SELECTED EXTRACT:
════════════════

Shue's family requests that, in lieu of flowers, mourners erect a tacky memorial at a random New York City street intersection.

Monday, January 11, 2010

Woman Dies from Pencil Wound in Heart

A New York woman, Janine Shue, 24, died painfully yesterday from what appears to be a pencil wound straight through her heart. She was brought into the county general hospital and shortly after pronounced dead from number 2 lead poisoning. A suspect is in custody, Ryan Hooks, who has issued the following statement: "That was a goddamn vampire."

Funeral arrangements are pending a prolonged custody battle between Janine's bitterly divorced parents.

════════════════

Stored dataset items
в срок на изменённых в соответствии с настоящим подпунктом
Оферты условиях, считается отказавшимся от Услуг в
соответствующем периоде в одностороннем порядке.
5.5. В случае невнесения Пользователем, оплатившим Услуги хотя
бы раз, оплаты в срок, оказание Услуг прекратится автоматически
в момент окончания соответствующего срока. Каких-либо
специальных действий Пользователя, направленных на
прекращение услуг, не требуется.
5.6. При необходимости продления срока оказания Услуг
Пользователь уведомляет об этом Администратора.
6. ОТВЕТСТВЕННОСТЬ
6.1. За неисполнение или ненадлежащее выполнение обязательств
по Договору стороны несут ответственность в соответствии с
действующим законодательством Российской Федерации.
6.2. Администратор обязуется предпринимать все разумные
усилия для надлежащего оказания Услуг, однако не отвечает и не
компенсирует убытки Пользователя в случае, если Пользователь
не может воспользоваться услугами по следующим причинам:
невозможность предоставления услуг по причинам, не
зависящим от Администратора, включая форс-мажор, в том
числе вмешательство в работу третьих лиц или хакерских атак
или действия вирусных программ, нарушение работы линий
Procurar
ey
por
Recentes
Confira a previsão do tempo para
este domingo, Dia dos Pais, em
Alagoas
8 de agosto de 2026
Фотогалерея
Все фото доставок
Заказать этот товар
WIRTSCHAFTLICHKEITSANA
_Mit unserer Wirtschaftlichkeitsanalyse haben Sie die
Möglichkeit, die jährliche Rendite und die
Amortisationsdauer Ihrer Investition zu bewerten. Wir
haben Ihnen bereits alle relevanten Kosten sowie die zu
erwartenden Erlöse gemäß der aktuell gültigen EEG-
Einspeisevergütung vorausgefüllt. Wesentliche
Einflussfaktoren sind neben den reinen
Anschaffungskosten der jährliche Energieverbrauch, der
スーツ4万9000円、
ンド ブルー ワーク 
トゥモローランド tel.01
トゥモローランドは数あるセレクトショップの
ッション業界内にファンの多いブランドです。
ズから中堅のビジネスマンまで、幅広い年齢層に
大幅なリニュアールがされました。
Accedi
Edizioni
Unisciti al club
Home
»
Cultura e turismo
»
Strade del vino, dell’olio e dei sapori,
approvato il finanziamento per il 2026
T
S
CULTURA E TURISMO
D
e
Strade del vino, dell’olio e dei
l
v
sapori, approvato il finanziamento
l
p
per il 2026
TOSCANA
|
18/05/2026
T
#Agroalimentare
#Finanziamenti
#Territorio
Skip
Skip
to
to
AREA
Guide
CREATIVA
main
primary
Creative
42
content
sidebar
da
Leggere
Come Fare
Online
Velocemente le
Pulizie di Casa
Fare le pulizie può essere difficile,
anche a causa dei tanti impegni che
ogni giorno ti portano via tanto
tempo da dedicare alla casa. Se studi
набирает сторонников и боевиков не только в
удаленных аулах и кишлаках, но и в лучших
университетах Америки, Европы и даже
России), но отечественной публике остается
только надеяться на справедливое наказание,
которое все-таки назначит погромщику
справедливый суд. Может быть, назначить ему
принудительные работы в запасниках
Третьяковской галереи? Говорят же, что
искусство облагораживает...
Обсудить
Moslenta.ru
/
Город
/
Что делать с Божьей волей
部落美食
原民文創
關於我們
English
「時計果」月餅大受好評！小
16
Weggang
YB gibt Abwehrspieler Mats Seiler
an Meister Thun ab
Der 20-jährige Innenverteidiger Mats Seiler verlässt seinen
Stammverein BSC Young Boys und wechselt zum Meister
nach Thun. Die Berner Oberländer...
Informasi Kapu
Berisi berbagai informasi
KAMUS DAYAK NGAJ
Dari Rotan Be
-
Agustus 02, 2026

════════════════

Reproduce the part of the Janine Shue news item that opens with the words containing "A New York woman, Janine" and closes with "bitterly divorced parents.".

TASK OUTPUT:
A New York woman, Janine Shue, 24, died painfully yesterday from what appears to be a pencil wound straight through her heart. She was brought into the county general hospital and shortly after pronounced dead from number 2 lead poisoning. A suspect is in custody, Ryan Hooks, who has issued the following statement: "That was a goddamn vampire."

Funeral arrangements are pending a prolonged custody battle between Janine's bitterly divorced parents.